Mrs. Johns then presented a resolution which passed by a vote of 4 to 1, Woolman, alone, dissenting. The resolution directed the secretary to notify MacKinnon that he would not be hired in his present position or in any other position under the jurisdiction of the Board after June 30, 1918. In what seemed to MacKinnon supporters to be simple brutality, the resolution also directed that a copy be sent to MacKinnon by registered mail and that a second copy, together with the postal receipt, be incorporated in the minutes of the meeting. At this time it was indicated that there were on file nine applications for the position of superintendent.

Two days later the Board met again and Mrs. Johns moved that Mr. Guy V. Whaley, then Superintendent of Schools in Vallejo, California, be elected superintendent of the San Diego City schools for a term of four years beginning July 1, 1918, at a salary of $4,000 per year. Again only Woolman dissented. The second move had now been made. Duncan MacKinnon had been asked to pay the price “mandated” by the voters six months earlier. But there was still no suggestion of the price to be paid or who would be asked to pay for the insubordination of the teachers on the previous May 29.

In the spring of 1918 Arthur Gould,2 principal of the high school, and “a good friend of MacKinnon,” began to pay. He was required by the Board to hand over his school keys to the head custodian of the school and was thereafter subjected to a variety of harrassments and indignities.

The feelings of the teachers who had signed the collective reply to the Board in 1917 were obviously not shared by all their colleagues. Some continued openly to support the Board, while at least one or two others, it later turned out, were reporting to Board members, verbatum, statements made presumably privately in teachers’ restrooms or at luncheon tables.

*WHAT YOU WILL DO*.
• A. Name every person the school board passage identifies by name.
• B. Reproduce the school board passage word for word, from "Mrs. Johns then" to "position of superintendent.".

*SUPPLIED ENTRIES*.
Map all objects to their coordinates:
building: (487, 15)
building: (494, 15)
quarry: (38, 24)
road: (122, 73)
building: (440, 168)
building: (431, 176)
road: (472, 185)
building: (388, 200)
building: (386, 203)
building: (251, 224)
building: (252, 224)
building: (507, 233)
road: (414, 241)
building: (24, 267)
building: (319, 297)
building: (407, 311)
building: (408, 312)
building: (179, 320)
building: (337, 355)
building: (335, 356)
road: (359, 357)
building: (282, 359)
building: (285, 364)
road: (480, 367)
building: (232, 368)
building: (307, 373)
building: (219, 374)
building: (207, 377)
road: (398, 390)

...

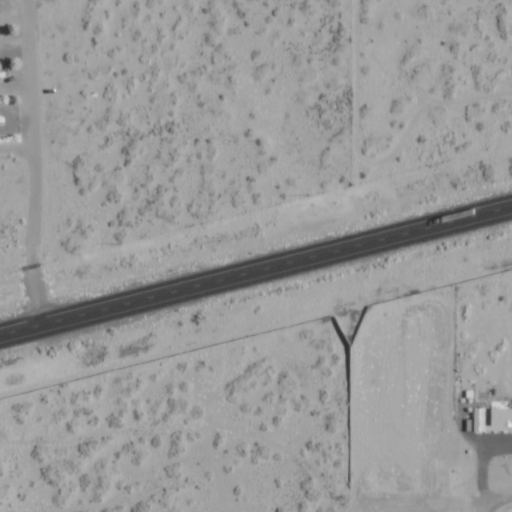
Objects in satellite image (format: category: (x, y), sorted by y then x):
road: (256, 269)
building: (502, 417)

==

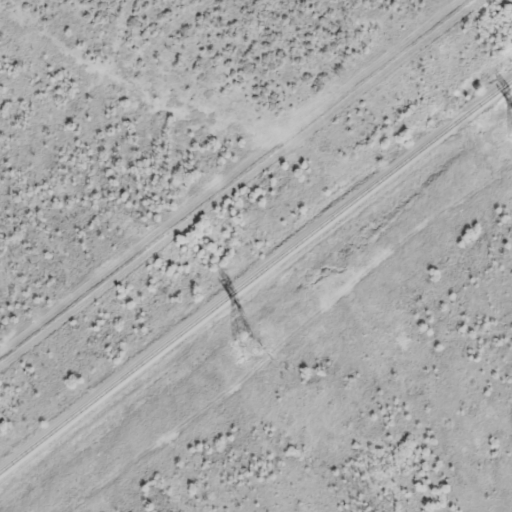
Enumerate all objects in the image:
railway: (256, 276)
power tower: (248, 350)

*WRITTEN RESPONSES*.
• A. Mrs. Johns, Woolman, Duncan MacKinnon, Guy V. Whaley, Arthur Gould

• B.
Mrs. Johns then presented a resolution which passed by a vote of 4 to 1, Woolman, alone, dissenting. The resolution directed the secretary to notify MacKinnon that he would not be hired in his present position or in any other position under the jurisdiction of the Board after June 30, 1918. In what seemed to MacKinnon supporters to be simple brutality, the resolution also directed that a copy be sent to MacKinnon by registered mail and that a second copy, together with the postal receipt, be incorporated in the minutes of the meeting. At this time it was indicated that there were on file nine applications for the position of superintendent.